No, decisamente quello non era il momento dei sacrifici. Volevamo soltanto viverci il momento, quelle prime emozioni, volevamo vivere e basta.
Avrebbe potuto esserci qualcosa di meraviglioso. Ogni emozione che avevo provato con lui mi era sembrata così autentica, così naturale, così dannatamente giusta.
Per tutto il tempo in cui lui aveva fatto parte della mia vita mi ero sentita come se ogni cosa sarebbe dovuta andare esattamente in quel modo. La nostra rottura, invece, mi era sembrato quanto di più sbagliato potesse esserci al mondo. Una nota stonata, una macchia d’inchiostro su di un disegno altrimenti perfetto.
Che senso aveva avuto vivere tutto quello, se poi era dovuto finire in quel modo?
C’erano troppe cose che non avrei mai capito e sicuramente la storia tra me e Leo era una di esse.
Come una trama illeggibile, come un filo aggrovigliato di cui era impossibile intravederne l’intreccio e le estremità.
Avevo sempre creduto che dovesse esserci un fine, uno scopo. Che noi due avessimo un senso, che l’amore, dovesse avere un senso, invece non ne avevo trovato proprio nessuno.
Mi lanciò un’ultima occhiata prima di andare via con Marta, mano nella mano, e sapevo che non si sarebbe voltato indietro. Lo sapevo perché i miei presentimenti, quando si trattava di lui, non erano mai errati.
Le lacrime che per un istante mi offuscarono la vista, mentre osservavo la sua schiena che si allontanava, il suo braccio che cingeva affettuosamente la vita di Marta, la testa di lei che si appoggiava contro il suo torace, non erano lacrime di gelosia, né di tristezza, né tantomeno di delusione per non esserci nemmeno scambiati mezzo saluto. Probabilmente era dispiacere per l’occasione che non avevamo avuto.

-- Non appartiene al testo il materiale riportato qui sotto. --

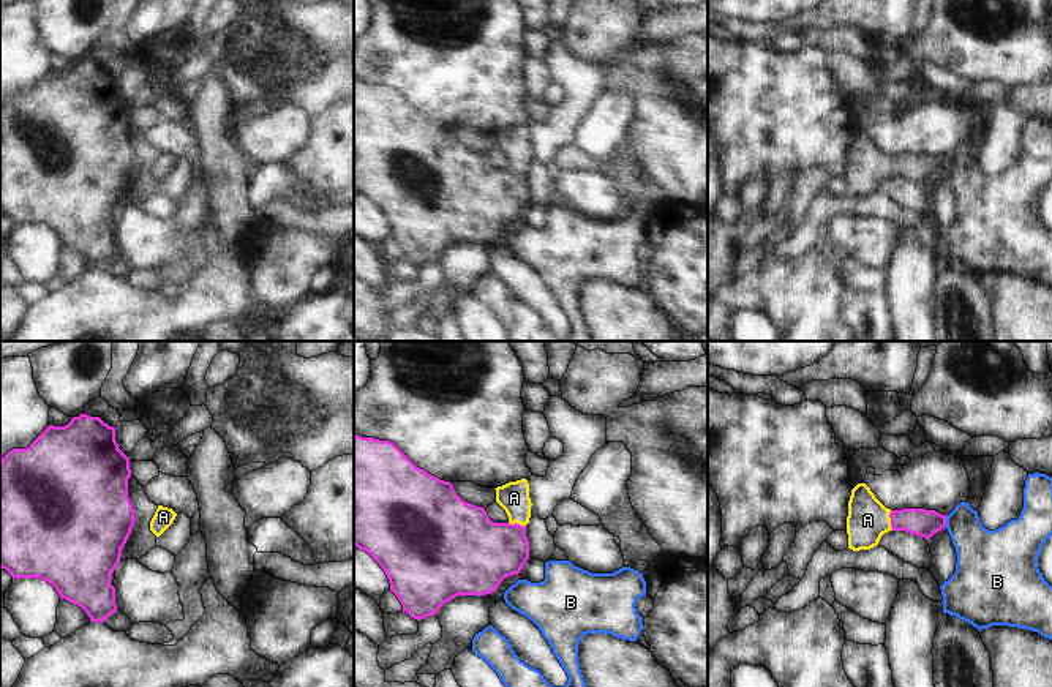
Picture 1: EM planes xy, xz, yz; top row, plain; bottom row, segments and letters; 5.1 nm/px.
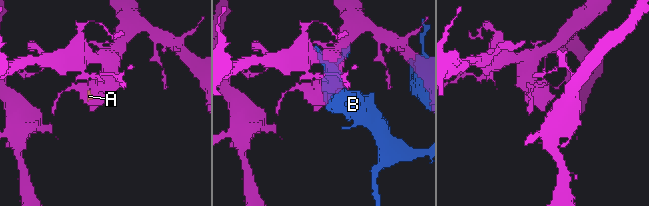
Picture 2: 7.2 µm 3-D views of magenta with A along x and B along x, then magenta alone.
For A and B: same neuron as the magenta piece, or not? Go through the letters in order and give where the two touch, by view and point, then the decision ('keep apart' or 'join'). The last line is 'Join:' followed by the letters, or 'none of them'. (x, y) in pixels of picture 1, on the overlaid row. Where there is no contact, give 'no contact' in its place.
A: meets magenta in yz at (891, 520); join
B: meets magenta in yz at (945, 521); keep apart
Join: A

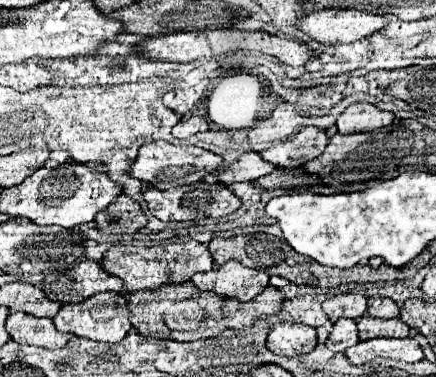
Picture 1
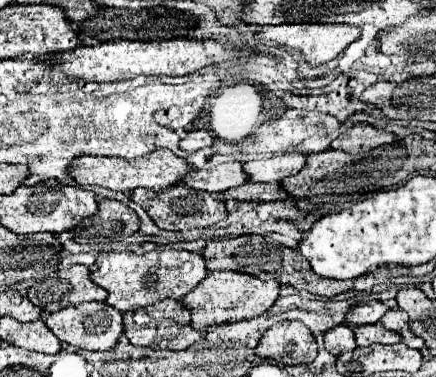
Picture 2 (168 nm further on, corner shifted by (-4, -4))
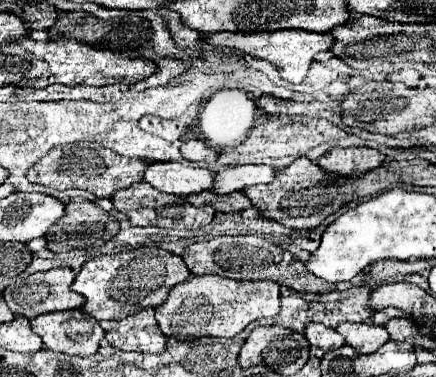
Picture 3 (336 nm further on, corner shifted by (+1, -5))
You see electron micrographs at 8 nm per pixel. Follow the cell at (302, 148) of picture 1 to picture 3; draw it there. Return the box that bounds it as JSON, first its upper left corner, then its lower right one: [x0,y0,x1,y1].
[211,165,275,195]

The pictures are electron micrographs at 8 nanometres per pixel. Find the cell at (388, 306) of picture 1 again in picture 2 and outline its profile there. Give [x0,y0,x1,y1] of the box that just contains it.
[382,310,414,338]

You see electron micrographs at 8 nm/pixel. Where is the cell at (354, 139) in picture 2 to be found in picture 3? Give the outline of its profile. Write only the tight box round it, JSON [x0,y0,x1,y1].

Forse, in fin dei conti, era stato quello il destino della nostra storia. Incrociarsi solo per separarsi, come se fossimo stati il punto di contatto di due rette incidenti. Intravedere soltanto le scintille di un fuoco che non sarebbe mai divampato, ma che avrebbe potuto ancora, e che avrebbe potuto forse sempre. Ma in un altro mondo, un mondo che non ci avesse tolto sin dal principio tutti i presupposti.
Forse avrei capito un giorno, o forse no perché la verità era che non c’era nulla da capire.
Ma che io e Leo fossimo stati parte di un piano, un disegno macchiato o una trama già scritta che fosse, o che invece fossimo stati frutto del caso, e che pertanto un gesto, una parola o una mossa diversa avrebbero potuto cambiare le nostre sorti delineando per noi una strada del tutto diversa, tutto questo non aveva nemmeno più importanza.
Perché, se c’era almeno una cosa che avevo imparato grazie alla nostra storia, era quella di fare i conti anche con i finali aperti.
 
 
I know that oh
Birds fly in different directions
Oh I hope to see you again
Birds fly in different directions
So fly high, so fly high
So fly high, so fly high
So fly high, so fly high
 
Birds, Imagine Dragons


 
***
 
Di solito non pubblico mai quello che scrivo, ma in questo caso ho voluto fare un tentativo.
L'idea è nata mentre ascoltavo questa bellissima canzone degli Imagine Dragons, che ho associato subito ad una persona, alla quale è dedicata ogni singola parola di questa storia.
A chiunque arrivi fin qui, grazie per aver letto!